[Exercise goal] Please list all lines of the material below in which the string "axis" occurs.
(Dataset records Opens)
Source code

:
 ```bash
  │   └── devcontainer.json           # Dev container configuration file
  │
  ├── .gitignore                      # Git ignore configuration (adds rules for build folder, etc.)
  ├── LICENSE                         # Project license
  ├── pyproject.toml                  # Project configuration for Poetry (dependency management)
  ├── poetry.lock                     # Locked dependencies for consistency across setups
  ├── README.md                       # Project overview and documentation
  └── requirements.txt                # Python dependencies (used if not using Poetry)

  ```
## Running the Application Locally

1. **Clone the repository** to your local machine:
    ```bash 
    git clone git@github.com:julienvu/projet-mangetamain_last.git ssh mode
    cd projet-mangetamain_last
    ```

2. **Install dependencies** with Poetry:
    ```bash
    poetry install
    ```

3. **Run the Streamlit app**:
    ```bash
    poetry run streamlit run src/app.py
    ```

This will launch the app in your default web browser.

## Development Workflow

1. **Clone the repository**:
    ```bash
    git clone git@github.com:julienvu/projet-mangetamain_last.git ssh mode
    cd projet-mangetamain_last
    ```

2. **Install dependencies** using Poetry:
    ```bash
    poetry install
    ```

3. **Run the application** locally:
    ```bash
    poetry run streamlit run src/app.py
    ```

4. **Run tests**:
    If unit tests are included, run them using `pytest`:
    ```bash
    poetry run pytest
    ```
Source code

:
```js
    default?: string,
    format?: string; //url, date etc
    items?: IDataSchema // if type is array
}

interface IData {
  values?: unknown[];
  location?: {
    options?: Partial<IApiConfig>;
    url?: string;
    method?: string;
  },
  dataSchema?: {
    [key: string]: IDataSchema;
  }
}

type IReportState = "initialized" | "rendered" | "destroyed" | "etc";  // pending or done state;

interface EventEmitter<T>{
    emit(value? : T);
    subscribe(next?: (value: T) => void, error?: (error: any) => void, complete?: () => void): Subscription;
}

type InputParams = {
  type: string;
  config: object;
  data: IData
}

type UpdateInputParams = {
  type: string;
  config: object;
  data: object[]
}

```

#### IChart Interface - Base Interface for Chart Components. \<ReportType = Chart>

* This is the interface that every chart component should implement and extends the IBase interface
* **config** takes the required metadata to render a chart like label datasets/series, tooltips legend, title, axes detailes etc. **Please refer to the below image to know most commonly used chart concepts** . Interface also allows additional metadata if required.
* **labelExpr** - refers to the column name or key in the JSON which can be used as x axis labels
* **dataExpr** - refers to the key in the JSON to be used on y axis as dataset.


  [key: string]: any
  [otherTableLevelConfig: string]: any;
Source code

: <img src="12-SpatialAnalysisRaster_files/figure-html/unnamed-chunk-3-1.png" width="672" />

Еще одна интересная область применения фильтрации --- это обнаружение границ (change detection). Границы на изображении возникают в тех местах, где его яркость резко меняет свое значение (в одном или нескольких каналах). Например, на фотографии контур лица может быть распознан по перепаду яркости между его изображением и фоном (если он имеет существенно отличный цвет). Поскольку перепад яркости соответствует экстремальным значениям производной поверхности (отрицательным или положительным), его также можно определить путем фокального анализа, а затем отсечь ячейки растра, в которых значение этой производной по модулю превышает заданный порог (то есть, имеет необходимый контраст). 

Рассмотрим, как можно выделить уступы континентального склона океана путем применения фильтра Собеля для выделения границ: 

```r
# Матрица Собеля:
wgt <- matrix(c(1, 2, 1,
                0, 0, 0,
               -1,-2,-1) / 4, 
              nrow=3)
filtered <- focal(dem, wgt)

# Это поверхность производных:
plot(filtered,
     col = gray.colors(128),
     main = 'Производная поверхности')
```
(Dataset records Closes)
[Answer to the exercise]
* **labelExpr** - refers to the column name or key in the JSON which can be used as x axis labels
* **dataExpr** - refers to the key in the JSON to be used on y axis as dataset.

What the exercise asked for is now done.